--- Required action ---
Give back each line of the listing below that contains the string "lines".

--- Available data ---
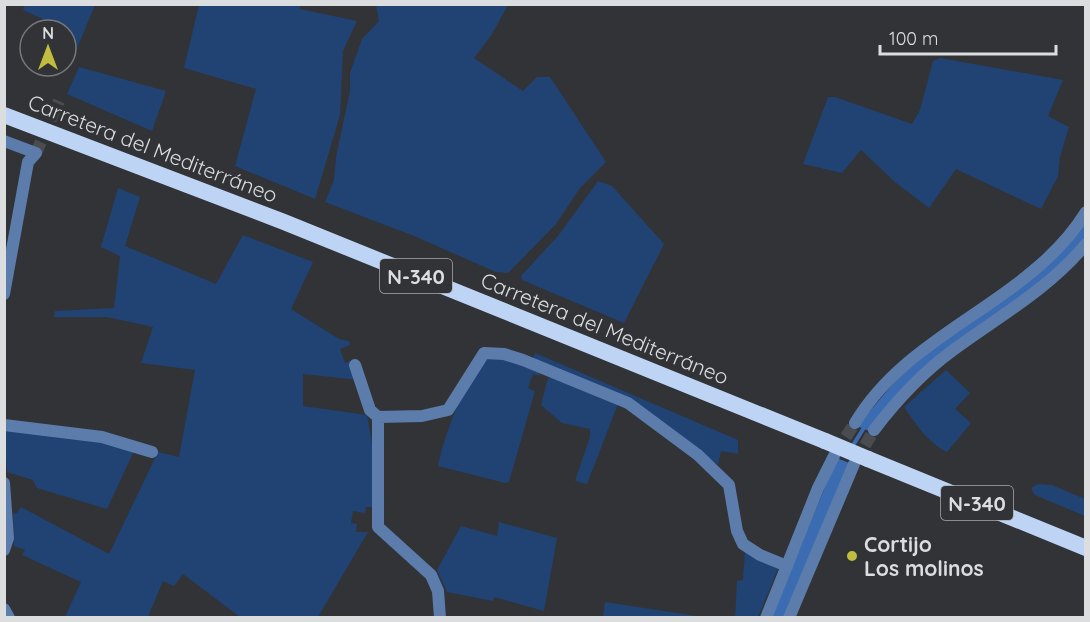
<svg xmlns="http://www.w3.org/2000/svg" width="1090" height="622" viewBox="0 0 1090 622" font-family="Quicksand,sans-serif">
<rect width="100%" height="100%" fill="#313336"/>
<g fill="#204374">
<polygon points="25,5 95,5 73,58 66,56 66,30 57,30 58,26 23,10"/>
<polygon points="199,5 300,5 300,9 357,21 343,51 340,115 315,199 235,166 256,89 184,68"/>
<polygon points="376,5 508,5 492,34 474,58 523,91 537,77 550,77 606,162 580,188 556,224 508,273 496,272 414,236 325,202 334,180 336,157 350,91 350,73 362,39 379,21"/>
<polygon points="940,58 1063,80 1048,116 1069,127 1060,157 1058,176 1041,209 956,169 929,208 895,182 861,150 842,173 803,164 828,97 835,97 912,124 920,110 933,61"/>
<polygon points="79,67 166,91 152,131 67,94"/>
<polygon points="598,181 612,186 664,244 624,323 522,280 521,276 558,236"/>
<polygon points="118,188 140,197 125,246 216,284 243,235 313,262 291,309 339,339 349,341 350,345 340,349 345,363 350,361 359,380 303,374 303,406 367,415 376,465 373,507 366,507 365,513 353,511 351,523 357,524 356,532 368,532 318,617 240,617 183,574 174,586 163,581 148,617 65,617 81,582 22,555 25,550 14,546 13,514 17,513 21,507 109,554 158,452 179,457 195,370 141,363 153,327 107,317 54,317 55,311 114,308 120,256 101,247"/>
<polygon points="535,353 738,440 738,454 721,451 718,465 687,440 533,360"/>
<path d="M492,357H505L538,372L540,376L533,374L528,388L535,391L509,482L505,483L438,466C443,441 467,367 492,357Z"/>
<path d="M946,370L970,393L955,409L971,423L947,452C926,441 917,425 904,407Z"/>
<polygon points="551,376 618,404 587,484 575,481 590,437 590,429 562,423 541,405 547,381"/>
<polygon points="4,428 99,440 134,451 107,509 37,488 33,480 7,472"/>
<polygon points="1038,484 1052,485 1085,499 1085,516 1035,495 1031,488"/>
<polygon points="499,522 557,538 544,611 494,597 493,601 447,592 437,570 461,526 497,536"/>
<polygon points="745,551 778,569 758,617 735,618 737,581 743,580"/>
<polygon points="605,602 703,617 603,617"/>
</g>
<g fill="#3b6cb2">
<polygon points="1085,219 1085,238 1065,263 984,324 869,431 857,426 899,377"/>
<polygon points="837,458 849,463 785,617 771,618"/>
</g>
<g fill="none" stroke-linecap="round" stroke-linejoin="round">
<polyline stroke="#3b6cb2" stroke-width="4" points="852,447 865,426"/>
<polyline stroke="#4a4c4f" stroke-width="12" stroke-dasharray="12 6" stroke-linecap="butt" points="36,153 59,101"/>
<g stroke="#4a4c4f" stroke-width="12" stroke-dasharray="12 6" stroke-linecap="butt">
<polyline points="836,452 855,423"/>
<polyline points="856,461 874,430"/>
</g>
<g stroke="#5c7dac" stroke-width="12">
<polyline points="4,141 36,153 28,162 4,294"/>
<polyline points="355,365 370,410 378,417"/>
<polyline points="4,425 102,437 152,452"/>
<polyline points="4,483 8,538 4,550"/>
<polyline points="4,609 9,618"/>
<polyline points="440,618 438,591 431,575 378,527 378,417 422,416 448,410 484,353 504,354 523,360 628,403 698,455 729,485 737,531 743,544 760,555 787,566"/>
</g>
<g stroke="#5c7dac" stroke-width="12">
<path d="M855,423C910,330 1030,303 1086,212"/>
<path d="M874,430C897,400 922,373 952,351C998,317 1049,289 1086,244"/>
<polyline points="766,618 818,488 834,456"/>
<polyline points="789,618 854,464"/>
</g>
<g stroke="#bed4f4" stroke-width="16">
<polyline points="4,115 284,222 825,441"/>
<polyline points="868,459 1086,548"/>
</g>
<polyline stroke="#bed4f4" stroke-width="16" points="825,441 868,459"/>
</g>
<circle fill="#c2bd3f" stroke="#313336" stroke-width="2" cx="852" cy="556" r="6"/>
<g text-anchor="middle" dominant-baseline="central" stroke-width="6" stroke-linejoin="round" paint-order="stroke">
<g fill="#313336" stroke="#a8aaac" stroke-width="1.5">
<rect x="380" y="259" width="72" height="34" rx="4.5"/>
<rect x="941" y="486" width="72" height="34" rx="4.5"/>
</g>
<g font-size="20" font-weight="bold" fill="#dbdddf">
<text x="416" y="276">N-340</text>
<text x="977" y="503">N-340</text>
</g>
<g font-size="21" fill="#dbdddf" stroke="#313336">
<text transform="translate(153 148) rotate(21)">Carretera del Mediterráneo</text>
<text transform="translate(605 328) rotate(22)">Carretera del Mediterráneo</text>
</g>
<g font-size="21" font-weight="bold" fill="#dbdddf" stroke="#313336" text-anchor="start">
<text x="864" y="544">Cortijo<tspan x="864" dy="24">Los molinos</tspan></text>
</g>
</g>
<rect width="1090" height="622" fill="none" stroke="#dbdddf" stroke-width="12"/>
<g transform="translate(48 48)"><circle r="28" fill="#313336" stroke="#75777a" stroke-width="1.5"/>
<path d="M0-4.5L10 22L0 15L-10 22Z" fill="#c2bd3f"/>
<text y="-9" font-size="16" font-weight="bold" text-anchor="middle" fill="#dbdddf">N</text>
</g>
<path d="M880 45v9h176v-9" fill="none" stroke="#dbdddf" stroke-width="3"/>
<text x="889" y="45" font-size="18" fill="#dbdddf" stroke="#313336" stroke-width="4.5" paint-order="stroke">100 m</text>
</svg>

--

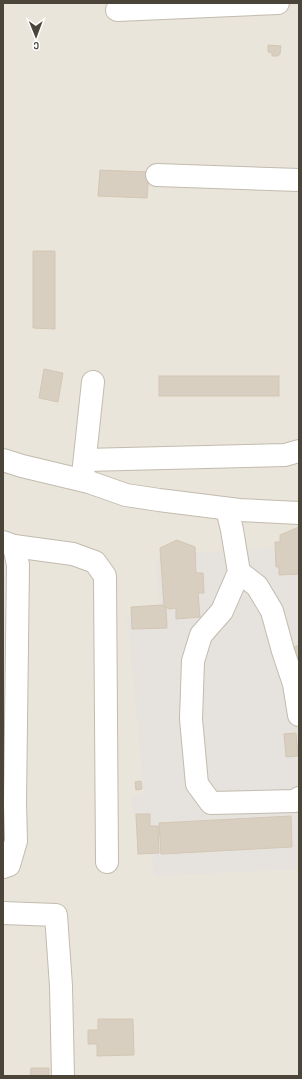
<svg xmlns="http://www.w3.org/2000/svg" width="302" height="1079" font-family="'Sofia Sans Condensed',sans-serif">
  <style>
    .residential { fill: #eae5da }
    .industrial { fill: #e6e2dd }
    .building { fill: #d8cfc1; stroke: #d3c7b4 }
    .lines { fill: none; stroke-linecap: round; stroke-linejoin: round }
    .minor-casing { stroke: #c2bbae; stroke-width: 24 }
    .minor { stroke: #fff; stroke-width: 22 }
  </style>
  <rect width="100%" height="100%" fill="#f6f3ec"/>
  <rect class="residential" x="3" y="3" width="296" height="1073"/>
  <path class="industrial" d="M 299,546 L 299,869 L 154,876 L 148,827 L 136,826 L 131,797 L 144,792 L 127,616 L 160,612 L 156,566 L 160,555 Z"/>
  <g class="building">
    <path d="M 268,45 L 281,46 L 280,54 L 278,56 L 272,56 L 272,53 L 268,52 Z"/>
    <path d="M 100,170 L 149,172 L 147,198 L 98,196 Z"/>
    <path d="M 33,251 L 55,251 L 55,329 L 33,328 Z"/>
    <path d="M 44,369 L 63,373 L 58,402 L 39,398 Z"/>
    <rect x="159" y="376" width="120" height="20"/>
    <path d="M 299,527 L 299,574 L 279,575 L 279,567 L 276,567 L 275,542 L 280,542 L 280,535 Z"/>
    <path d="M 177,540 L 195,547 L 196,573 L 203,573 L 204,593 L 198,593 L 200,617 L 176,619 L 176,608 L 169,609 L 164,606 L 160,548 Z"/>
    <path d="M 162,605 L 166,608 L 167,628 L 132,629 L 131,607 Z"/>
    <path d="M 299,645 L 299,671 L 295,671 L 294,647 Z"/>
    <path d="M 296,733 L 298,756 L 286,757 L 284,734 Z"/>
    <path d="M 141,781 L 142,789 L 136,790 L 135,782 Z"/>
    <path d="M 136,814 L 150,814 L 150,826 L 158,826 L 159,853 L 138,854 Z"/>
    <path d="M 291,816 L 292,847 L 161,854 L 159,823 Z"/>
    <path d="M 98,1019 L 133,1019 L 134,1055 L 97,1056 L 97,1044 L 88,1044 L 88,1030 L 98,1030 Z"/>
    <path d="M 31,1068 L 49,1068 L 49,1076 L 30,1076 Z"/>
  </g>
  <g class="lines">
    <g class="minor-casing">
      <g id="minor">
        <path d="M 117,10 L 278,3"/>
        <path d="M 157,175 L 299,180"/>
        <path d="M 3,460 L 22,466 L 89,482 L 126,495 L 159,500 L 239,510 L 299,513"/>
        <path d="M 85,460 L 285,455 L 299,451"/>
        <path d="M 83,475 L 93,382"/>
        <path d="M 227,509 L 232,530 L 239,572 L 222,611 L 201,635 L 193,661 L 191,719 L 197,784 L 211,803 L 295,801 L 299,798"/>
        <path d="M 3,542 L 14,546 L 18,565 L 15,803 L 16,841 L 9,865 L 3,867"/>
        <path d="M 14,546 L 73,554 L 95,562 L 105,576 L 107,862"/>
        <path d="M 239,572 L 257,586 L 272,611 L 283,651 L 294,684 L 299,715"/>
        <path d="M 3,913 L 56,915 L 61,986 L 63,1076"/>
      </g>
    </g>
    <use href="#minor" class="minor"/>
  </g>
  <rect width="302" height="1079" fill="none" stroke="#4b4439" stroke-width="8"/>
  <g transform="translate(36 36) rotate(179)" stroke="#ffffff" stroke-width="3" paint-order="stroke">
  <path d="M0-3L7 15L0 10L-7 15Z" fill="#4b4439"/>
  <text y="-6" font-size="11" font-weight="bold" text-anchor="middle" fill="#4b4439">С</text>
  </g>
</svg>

--- Answer area ---
    .lines { fill: none; stroke-linecap: round; stroke-linejoin: round }
  <g class="lines">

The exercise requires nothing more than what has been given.